(What is required) Transcribe all the text in the data line by line, keeping each line as it appears and in its original order.

(Extracted records)
++++++++++++++++++++

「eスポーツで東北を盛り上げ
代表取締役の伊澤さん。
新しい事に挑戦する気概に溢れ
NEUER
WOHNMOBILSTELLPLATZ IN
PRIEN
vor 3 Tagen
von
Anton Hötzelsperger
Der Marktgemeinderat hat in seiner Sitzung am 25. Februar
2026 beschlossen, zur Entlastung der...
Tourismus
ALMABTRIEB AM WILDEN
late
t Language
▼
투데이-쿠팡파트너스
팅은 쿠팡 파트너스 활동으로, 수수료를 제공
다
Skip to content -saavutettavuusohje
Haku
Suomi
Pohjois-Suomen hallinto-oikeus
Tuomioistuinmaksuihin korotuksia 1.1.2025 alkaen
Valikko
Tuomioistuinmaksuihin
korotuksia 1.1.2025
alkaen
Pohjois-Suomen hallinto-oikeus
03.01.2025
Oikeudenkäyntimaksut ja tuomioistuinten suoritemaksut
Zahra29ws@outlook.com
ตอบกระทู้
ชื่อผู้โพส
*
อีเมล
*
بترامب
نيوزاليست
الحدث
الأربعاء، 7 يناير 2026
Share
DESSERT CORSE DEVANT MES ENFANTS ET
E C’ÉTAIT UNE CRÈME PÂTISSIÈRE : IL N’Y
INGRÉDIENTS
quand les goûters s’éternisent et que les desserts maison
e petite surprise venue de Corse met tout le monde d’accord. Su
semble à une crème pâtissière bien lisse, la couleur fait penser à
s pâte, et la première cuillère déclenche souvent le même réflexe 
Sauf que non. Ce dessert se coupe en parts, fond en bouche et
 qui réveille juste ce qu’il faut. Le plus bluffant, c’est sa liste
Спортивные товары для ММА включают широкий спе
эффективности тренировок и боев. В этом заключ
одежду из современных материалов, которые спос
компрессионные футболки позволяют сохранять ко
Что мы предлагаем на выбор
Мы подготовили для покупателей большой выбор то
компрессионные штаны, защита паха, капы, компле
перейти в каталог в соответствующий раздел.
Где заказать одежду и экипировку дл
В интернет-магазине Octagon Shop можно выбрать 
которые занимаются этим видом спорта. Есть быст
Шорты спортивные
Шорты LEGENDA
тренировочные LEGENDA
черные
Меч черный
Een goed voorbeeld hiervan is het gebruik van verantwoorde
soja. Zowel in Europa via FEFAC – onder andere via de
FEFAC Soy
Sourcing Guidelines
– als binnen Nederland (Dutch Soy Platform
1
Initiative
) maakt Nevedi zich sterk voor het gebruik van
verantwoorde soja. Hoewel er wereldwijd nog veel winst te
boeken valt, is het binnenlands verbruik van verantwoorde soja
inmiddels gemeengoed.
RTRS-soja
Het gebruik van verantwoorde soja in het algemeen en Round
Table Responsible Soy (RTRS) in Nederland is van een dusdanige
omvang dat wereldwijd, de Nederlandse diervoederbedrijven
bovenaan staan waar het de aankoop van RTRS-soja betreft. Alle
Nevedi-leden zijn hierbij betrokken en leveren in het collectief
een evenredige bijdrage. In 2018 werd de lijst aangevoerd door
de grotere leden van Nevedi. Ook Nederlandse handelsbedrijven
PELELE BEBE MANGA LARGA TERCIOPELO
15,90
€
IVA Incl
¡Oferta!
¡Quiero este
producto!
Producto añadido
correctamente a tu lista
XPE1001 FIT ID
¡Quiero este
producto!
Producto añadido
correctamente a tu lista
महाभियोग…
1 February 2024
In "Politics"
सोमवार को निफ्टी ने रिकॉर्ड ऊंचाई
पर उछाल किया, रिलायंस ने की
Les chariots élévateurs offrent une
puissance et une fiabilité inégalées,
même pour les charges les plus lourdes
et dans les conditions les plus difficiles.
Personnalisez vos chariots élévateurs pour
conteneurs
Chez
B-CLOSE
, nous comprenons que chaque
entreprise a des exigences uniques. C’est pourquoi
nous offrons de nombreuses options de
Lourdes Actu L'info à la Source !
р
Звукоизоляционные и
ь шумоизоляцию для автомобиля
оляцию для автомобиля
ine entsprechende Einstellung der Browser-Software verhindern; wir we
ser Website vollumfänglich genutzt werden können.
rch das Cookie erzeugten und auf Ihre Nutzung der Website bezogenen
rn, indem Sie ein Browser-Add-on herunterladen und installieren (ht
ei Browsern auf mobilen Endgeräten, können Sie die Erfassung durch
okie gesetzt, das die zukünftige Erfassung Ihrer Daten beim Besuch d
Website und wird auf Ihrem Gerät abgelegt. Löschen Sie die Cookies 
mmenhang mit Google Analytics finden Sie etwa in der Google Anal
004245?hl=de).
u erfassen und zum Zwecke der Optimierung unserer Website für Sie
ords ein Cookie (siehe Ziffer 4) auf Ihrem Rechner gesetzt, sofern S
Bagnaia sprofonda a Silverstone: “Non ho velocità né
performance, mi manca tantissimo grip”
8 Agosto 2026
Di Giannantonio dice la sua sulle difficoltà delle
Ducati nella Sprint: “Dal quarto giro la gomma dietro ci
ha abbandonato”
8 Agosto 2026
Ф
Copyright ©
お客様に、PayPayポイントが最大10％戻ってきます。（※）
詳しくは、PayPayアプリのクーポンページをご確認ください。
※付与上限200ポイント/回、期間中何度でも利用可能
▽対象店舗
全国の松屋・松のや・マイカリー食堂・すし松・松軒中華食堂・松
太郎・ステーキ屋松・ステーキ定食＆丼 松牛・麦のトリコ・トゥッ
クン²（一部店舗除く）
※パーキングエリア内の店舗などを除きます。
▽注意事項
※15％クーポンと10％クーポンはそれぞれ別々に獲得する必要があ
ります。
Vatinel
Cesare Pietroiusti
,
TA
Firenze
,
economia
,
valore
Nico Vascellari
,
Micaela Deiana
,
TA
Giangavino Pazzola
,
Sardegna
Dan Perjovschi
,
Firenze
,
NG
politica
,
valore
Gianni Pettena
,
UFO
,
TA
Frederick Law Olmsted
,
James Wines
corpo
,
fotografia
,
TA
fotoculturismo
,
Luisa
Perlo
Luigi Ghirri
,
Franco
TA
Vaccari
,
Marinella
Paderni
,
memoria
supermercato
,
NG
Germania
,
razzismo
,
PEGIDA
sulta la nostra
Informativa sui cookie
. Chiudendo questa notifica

++++++++++++++++++++

(Response to the exercise)
「eスポーツで東北を盛り上げ
代表取締役の伊澤さん。
新しい事に挑戦する気概に溢れ
NEUER
WOHNMOBILSTELLPLATZ IN
PRIEN
vor 3 Tagen
von
Anton Hötzelsperger
Der Marktgemeinderat hat in seiner Sitzung am 25. Februar
2026 beschlossen, zur Entlastung der...
Tourismus
ALMABTRIEB AM WILDEN
late
t Language
▼
투데이-쿠팡파트너스
팅은 쿠팡 파트너스 활동으로, 수수료를 제공
다
Skip to content -saavutettavuusohje
Haku
Suomi
Pohjois-Suomen hallinto-oikeus
Tuomioistuinmaksuihin korotuksia 1.1.2025 alkaen
Valikko
Tuomioistuinmaksuihin
korotuksia 1.1.2025
alkaen
Pohjois-Suomen hallinto-oikeus
03.01.2025
Oikeudenkäyntimaksut ja tuomioistuinten suoritemaksut
Zahra29ws@outlook.com
ตอบกระทู้
ชื่อผู้โพส
*
อีเมล
*
بترامب
نيوزاليست
الحدث
الأربعاء، 7 يناير 2026
Share
DESSERT CORSE DEVANT MES ENFANTS ET
E C’ÉTAIT UNE CRÈME PÂTISSIÈRE : IL N’Y
INGRÉDIENTS
quand les goûters s’éternisent et que les desserts maison
e petite surprise venue de Corse met tout le monde d’accord. Su
semble à une crème pâtissière bien lisse, la couleur fait penser à
s pâte, et la première cuillère déclenche souvent le même réflexe 
Sauf que non. Ce dessert se coupe en parts, fond en bouche et
 qui réveille juste ce qu’il faut. Le plus bluffant, c’est sa liste
Спортивные товары для ММА включают широкий спе
эффективности тренировок и боев. В этом заключ
одежду из современных материалов, которые спос
компрессионные футболки позволяют сохранять ко
Что мы предлагаем на выбор
Мы подготовили для покупателей большой выбор то
компрессионные штаны, защита паха, капы, компле
перейти в каталог в соответствующий раздел.
Где заказать одежду и экипировку дл
В интернет-магазине Octagon Shop можно выбрать 
которые занимаются этим видом спорта. Есть быст
Шорты спортивные
Шорты LEGENDA
тренировочные LEGENDA
черные
Меч черный
Een goed voorbeeld hiervan is het gebruik van verantwoorde
soja. Zowel in Europa via FEFAC – onder andere via de
FEFAC Soy
Sourcing Guidelines
– als binnen Nederland (Dutch Soy Platform
1
Initiative
) maakt Nevedi zich sterk voor het gebruik van
verantwoorde soja. Hoewel er wereldwijd nog veel winst te
boeken valt, is het binnenlands verbruik van verantwoorde soja
inmiddels gemeengoed.
RTRS-soja
Het gebruik van verantwoorde soja in het algemeen en Round
Table Responsible Soy (RTRS) in Nederland is van een dusdanige
omvang dat wereldwijd, de Nederlandse diervoederbedrijven
bovenaan staan waar het de aankoop van RTRS-soja betreft. Alle
Nevedi-leden zijn hierbij betrokken en leveren in het collectief
een evenredige bijdrage. In 2018 werd de lijst aangevoerd door
de grotere leden van Nevedi. Ook Nederlandse handelsbedrijven
PELELE BEBE MANGA LARGA TERCIOPELO
15,90
€
IVA Incl
¡Oferta!
¡Quiero este
producto!
Producto añadido
correctamente a tu lista
XPE1001 FIT ID
¡Quiero este
producto!
Producto añadido
correctamente a tu lista
महाभियोग…
1 February 2024
In "Politics"
सोमवार को निफ्टी ने रिकॉर्ड ऊंचाई
पर उछाल किया, रिलायंस ने की
Les chariots élévateurs offrent une
puissance et une fiabilité inégalées,
même pour les charges les plus lourdes
et dans les conditions les plus difficiles.
Personnalisez vos chariots élévateurs pour
conteneurs
Chez
B-CLOSE
, nous comprenons que chaque
entreprise a des exigences uniques. C’est pourquoi
nous offrons de nombreuses options de
Lourdes Actu L'info à la Source !
р
Звукоизоляционные и
ь шумоизоляцию для автомобиля
оляцию для автомобиля
ine entsprechende Einstellung der Browser-Software verhindern; wir we
ser Website vollumfänglich genutzt werden können.
rch das Cookie erzeugten und auf Ihre Nutzung der Website bezogenen
rn, indem Sie ein Browser-Add-on herunterladen und installieren (ht
ei Browsern auf mobilen Endgeräten, können Sie die Erfassung durch
okie gesetzt, das die zukünftige Erfassung Ihrer Daten beim Besuch d
Website und wird auf Ihrem Gerät abgelegt. Löschen Sie die Cookies 
mmenhang mit Google Analytics finden Sie etwa in der Google Anal
004245?hl=de).
u erfassen und zum Zwecke der Optimierung unserer Website für Sie
ords ein Cookie (siehe Ziffer 4) auf Ihrem Rechner gesetzt, sofern S
Bagnaia sprofonda a Silverstone: “Non ho velocità né
performance, mi manca tantissimo grip”
8 Agosto 2026
Di Giannantonio dice la sua sulle difficoltà delle
Ducati nella Sprint: “Dal quarto giro la gomma dietro ci
ha abbandonato”
8 Agosto 2026
Ф
Copyright ©
お客様に、PayPayポイントが最大10％戻ってきます。（※）
詳しくは、PayPayアプリのクーポンページをご確認ください。
※付与上限200ポイント/回、期間中何度でも利用可能
▽対象店舗
全国の松屋・松のや・マイカリー食堂・すし松・松軒中華食堂・松
太郎・ステーキ屋松・ステーキ定食＆丼 松牛・麦のトリコ・トゥッ
クン²（一部店舗除く）
※パーキングエリア内の店舗などを除きます。
▽注意事項
※15％クーポンと10％クーポンはそれぞれ別々に獲得する必要があ
ります。
Vatinel
Cesare Pietroiusti
,
TA
Firenze
,
economia
,
valore
Nico Vascellari
,
Micaela Deiana
,
TA
Giangavino Pazzola
,
Sardegna
Dan Perjovschi
,
Firenze
,
NG
politica
,
valore
Gianni Pettena
,
UFO
,
TA
Frederick Law Olmsted
,
James Wines
corpo
,
fotografia
,
TA
fotoculturismo
,
Luisa
Perlo
Luigi Ghirri
,
Franco
TA
Vaccari
,
Marinella
Paderni
,
memoria
supermercato
,
NG
Germania
,
razzismo
,
PEGIDA
sulta la nostra
Informativa sui cookie
. Chiudendo questa notifica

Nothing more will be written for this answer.